Death as a Side Effect

by Ana Maria Shua

Published 1 December 2010
In Death as a Side Effect, Ana María Shua’s brilliantly dark satire transports readers to a dystopic future Argentina where gangs of ad hoc marauders and professional thieves roam the streets while the wealthy purchase security behind fortified concrete walls and the elderly cower in their apartments in fear of being whisked off to state-mandated “convalescent” homes, never to return. Abandoned by his mistress, suffocated by his father, and estranged from his demented mother and ineffectual sister, Ernesto seeks his vanished lover. Hoping to save his dying father from the ministrations of a diabolical health-care system, he discovers that, ultimately, everyone is a patient, and the instruments wielded by the impersonal medical corps cut to the very heart of the social fabric. The world of this novel, with its closed districts, unsafe travel, ubiquitous security cameras, and widespread artificiality and uncertainty, is as familiar as it is strange—and as instructive, in its harrowing way, as it is deeply entertaining. The Spanish edition has been selected by the Congreso de la Lengua Española as one of the one hundred best Latin American novels published in the last twenty-five years.

Microfictions

by Ana Maria Shua

Published 1 January 2009
Cinderella’s sisters surgically modify their feet to win the prince’s love. A werewolf gathers up enough courage to visit a dentist. A medium trying to reach the afterworld gets a recorded message. A fox and a badger compete to out-fool each other. Whether writing of insomnia from a mosquito’s point of view or showing us what happens after the princess kisses the frog, Ana María Shua, in these fleet and incandescent stories, is nothing if not pithy—except, of course, wildly entertaining. Some as short as a sentence, these microfictions have been selected and translated from four different books. Flashes of insight, cracks of wit, twists of logic, and quirks of language: these are fictions in the distinguished Argentinean tradition of Borges and Cortázar and Denevi, as powerful as they are brief. One of Argentina’s most prolific and distinguished writers, and acclaimed worldwide, Shua displays in these microfictions the epitome of her humor, riddling logic, and mastery over our imagination. Now, for the first time in English, the fox transforms itself into a fable, and “the reader is invited to find the tail.”

The Weight of Temptation

by Ana Maria Shua

Published 1 January 2012

Dystopian fantasy, political parable, morality tale—however one reads it, this novel is first and foremost pure Ana María Shua, a work of fiction like no other and a dark pleasure to read.
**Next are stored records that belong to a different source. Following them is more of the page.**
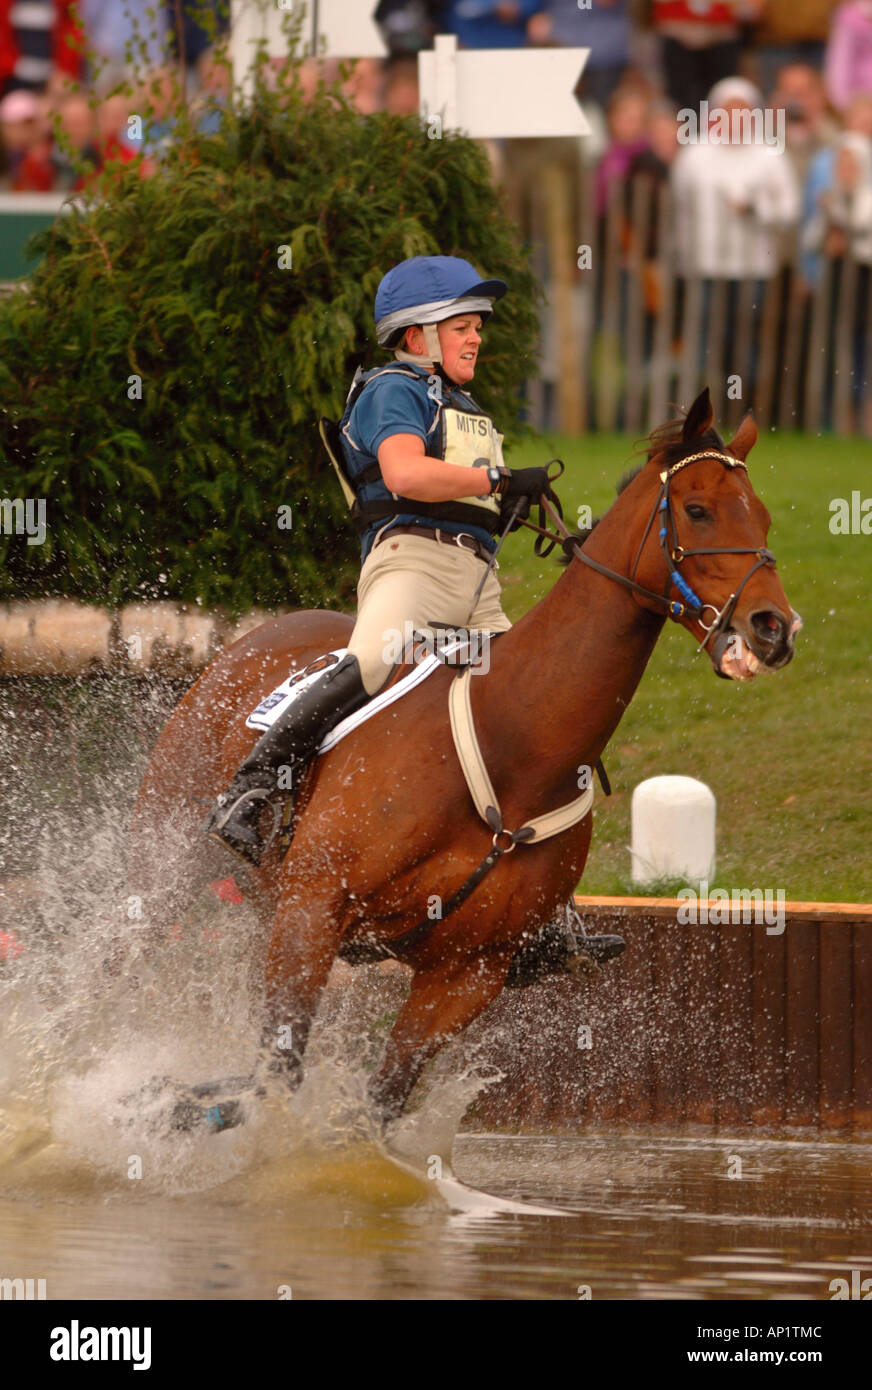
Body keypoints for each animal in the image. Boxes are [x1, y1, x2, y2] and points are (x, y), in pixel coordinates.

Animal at [129, 386, 801, 1123]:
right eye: (698, 509)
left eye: (763, 515)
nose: (774, 628)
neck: (521, 746)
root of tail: (256, 636)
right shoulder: (313, 908)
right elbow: (274, 1074)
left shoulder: (468, 973)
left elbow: (379, 1101)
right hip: (167, 870)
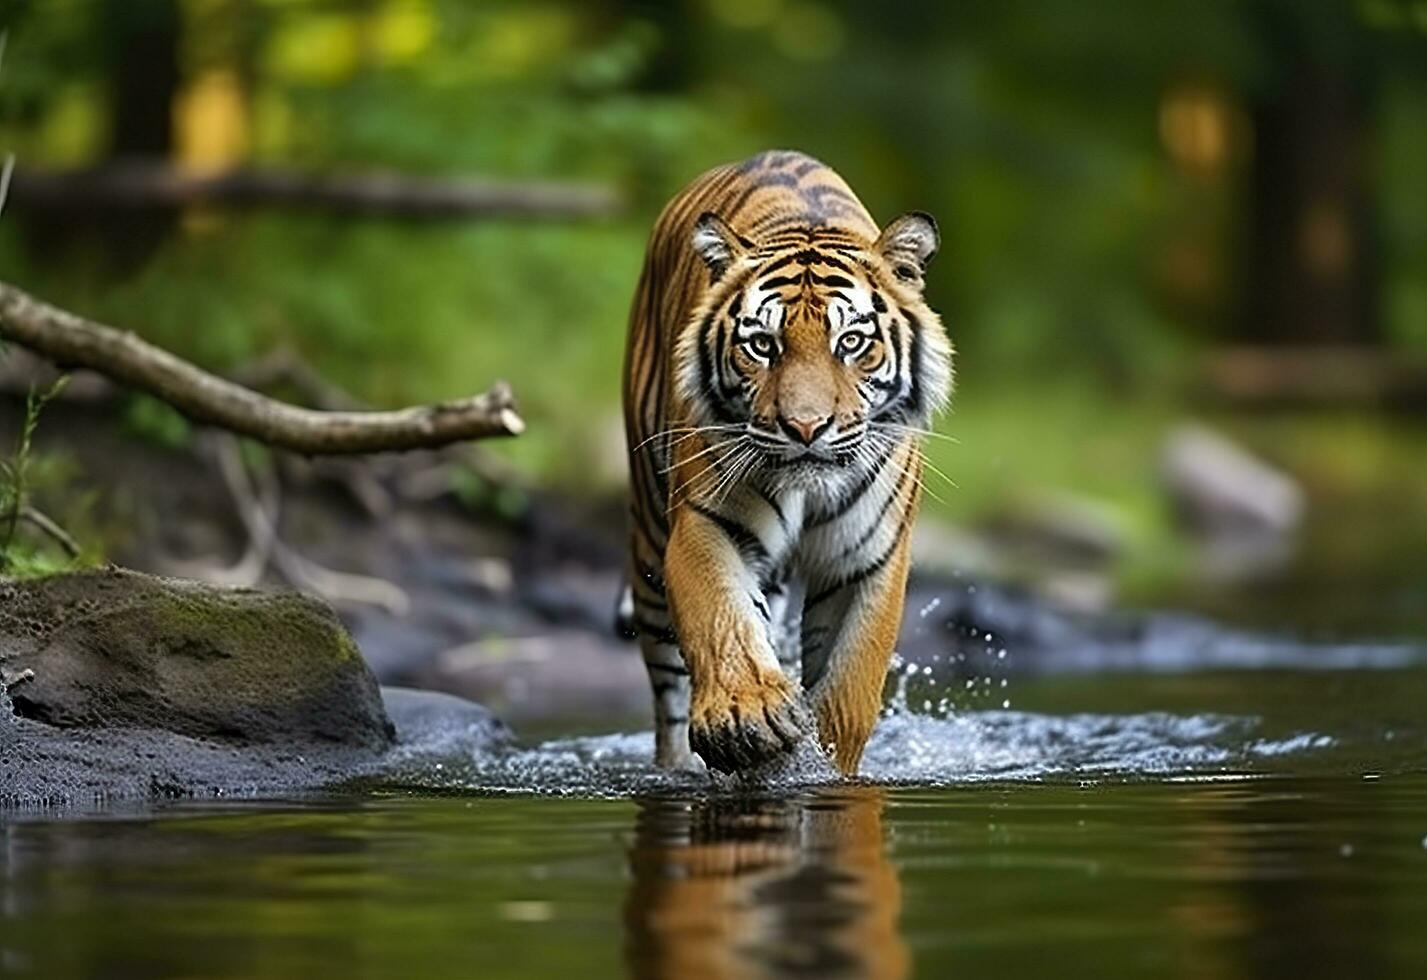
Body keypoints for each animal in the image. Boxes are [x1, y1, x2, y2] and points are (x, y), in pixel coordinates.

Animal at [619, 147, 953, 776]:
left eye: (851, 343)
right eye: (762, 345)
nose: (805, 428)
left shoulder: (866, 558)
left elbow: (851, 679)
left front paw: (822, 764)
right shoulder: (705, 524)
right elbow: (721, 619)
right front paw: (745, 716)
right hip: (649, 542)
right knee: (667, 698)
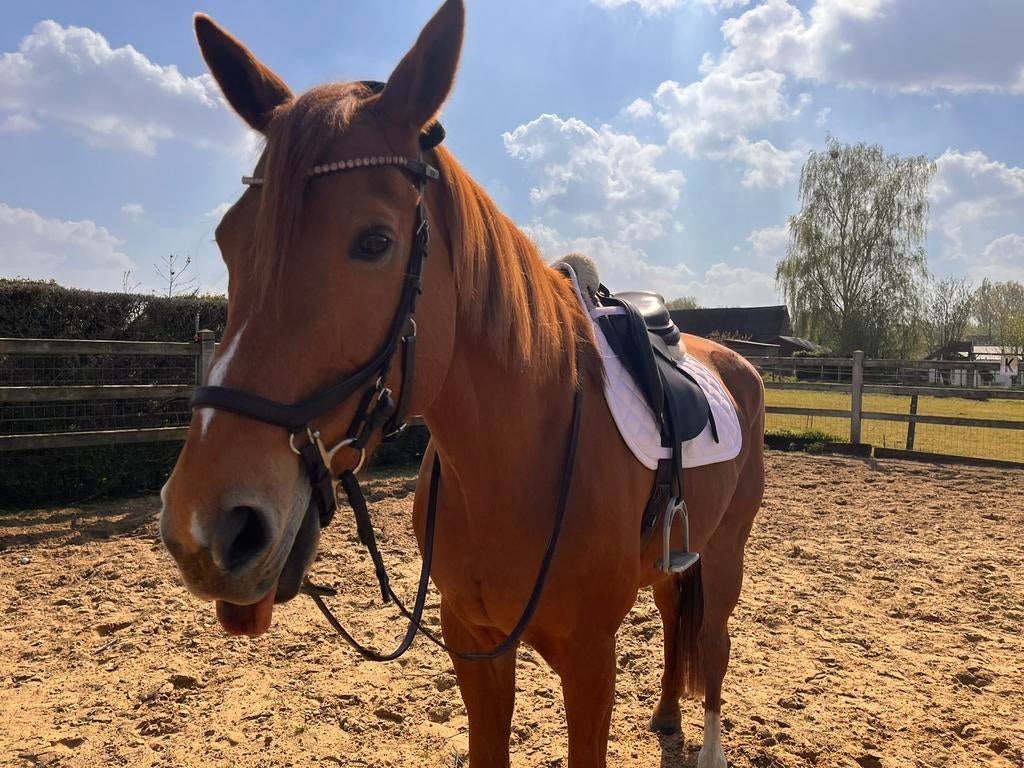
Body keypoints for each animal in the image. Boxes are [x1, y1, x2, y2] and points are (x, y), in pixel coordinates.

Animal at [159, 2, 765, 766]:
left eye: (375, 241)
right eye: (228, 240)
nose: (206, 530)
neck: (518, 455)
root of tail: (737, 361)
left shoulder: (590, 661)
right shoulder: (475, 648)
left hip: (725, 554)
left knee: (712, 645)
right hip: (674, 563)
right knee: (674, 622)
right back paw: (666, 717)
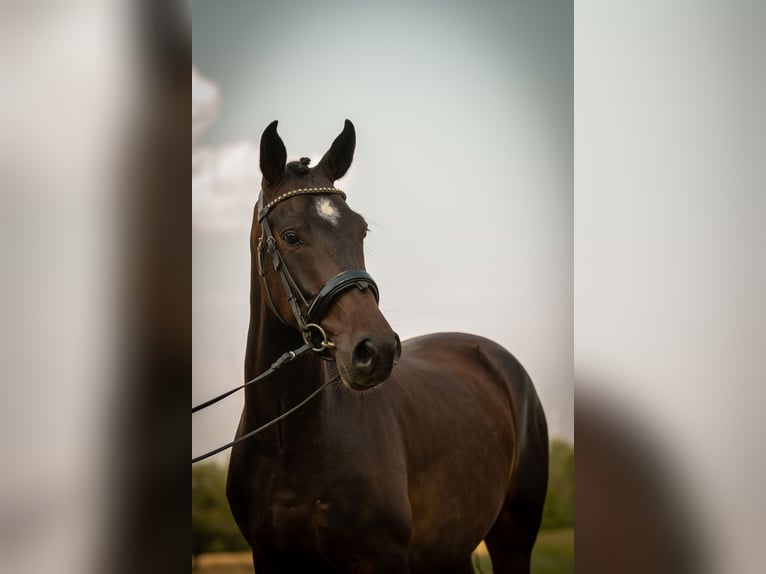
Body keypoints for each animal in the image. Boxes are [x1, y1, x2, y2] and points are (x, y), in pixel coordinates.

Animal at [226, 120, 549, 573]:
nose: (375, 350)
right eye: (291, 236)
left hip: (513, 539)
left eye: (360, 230)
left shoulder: (383, 557)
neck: (286, 441)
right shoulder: (268, 558)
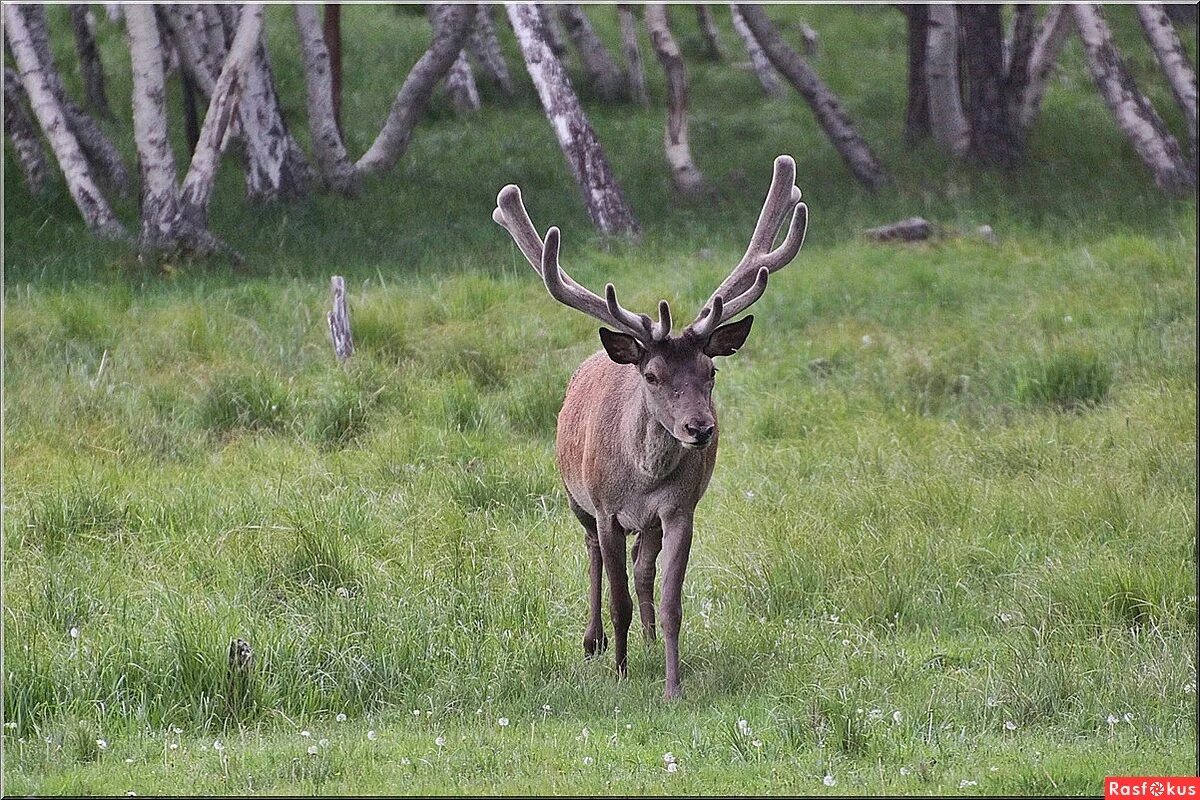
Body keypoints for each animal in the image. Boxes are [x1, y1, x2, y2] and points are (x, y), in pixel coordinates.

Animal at [492, 153, 811, 695]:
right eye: (653, 375)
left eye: (710, 371)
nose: (700, 429)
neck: (641, 478)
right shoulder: (605, 510)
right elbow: (616, 594)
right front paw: (620, 674)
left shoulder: (680, 509)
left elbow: (669, 602)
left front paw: (672, 685)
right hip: (574, 496)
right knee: (593, 557)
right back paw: (595, 642)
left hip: (650, 521)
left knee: (643, 567)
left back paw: (643, 641)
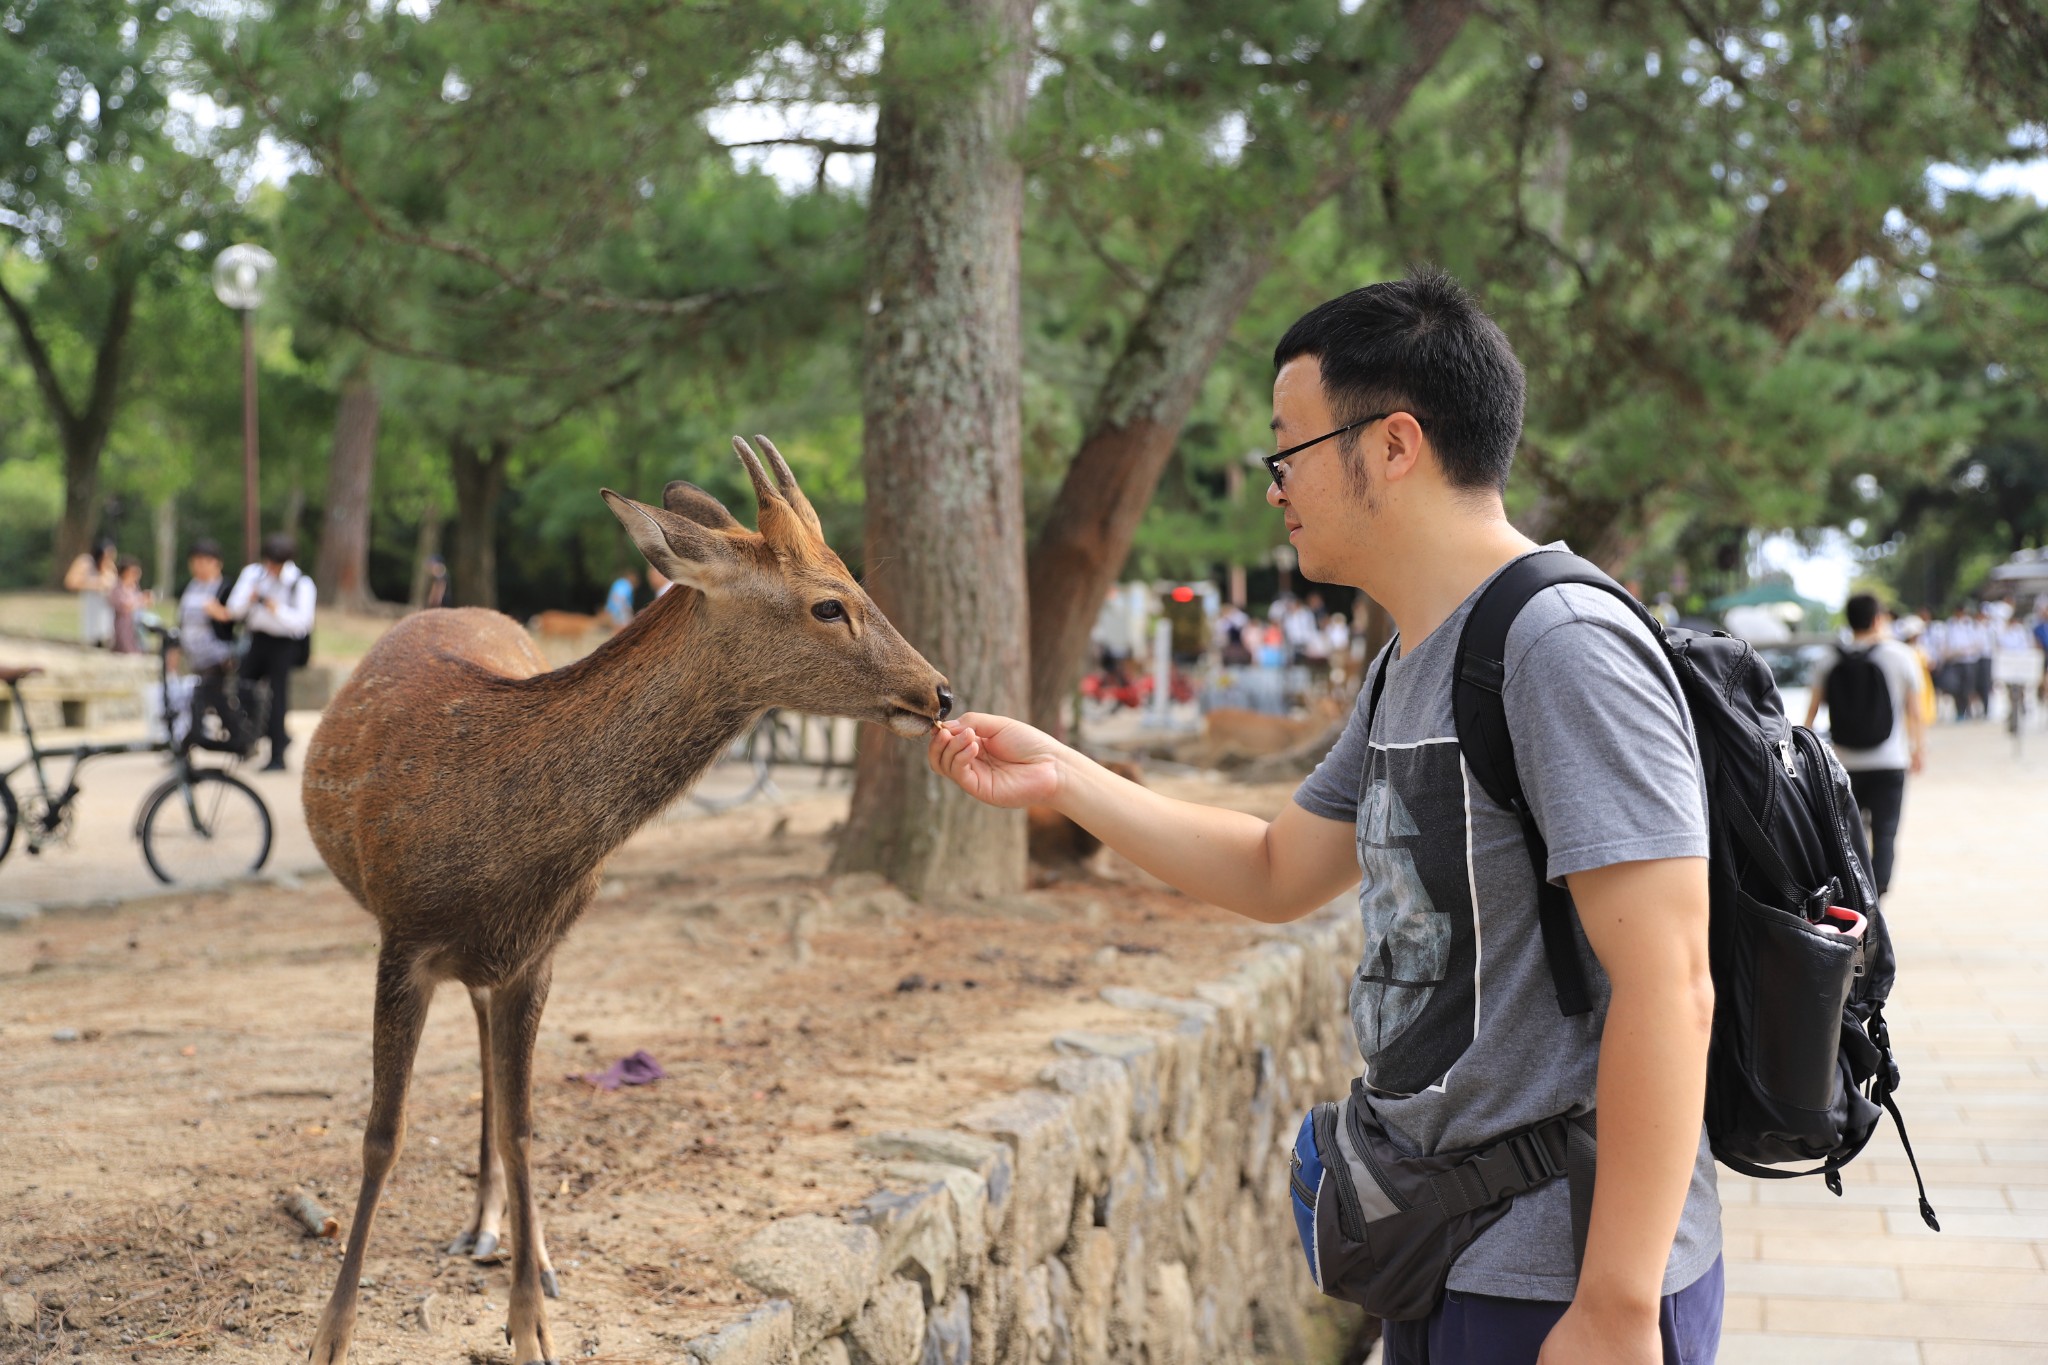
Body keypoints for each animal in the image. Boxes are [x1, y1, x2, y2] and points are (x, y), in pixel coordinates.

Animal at [299, 439, 950, 1365]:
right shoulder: (404, 934)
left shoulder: (535, 954)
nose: (940, 692)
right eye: (830, 603)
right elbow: (381, 1135)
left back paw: (510, 1238)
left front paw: (531, 1322)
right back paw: (483, 1228)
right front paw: (331, 1333)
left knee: (496, 1067)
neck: (502, 841)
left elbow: (525, 1124)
Shua, an Argentinian writer widely celebrated throughout Latin America, frames her complex drama in deceptively simple, straightforward prose. The story takes place at a fat farm called The Reeds, a nightmare world that might not exist but certainly could. The last resort of the overweight wealthy (or sponsored), The Reeds subjects its “campers” to extreme measures—particularly the regimented system of public humiliation imposed by its director, a glib and sharp-minded sadist called the Professor.

Into the midst of this methodical madness comes Marina Rubin, who experiences all the excesses of The Reeds. The pervasive cruelty of this refined novel distances it from facile conclusions. Amid the mordant social satire, The Reeds’ obese campers are far more than merely victims of the system, subjected to impossible social demands for physical perfection. Out of control, fierce, rebellious, or subjugated, they are recognizable human beings, contending with an unjust but efficient authority in their unique and solitary ways.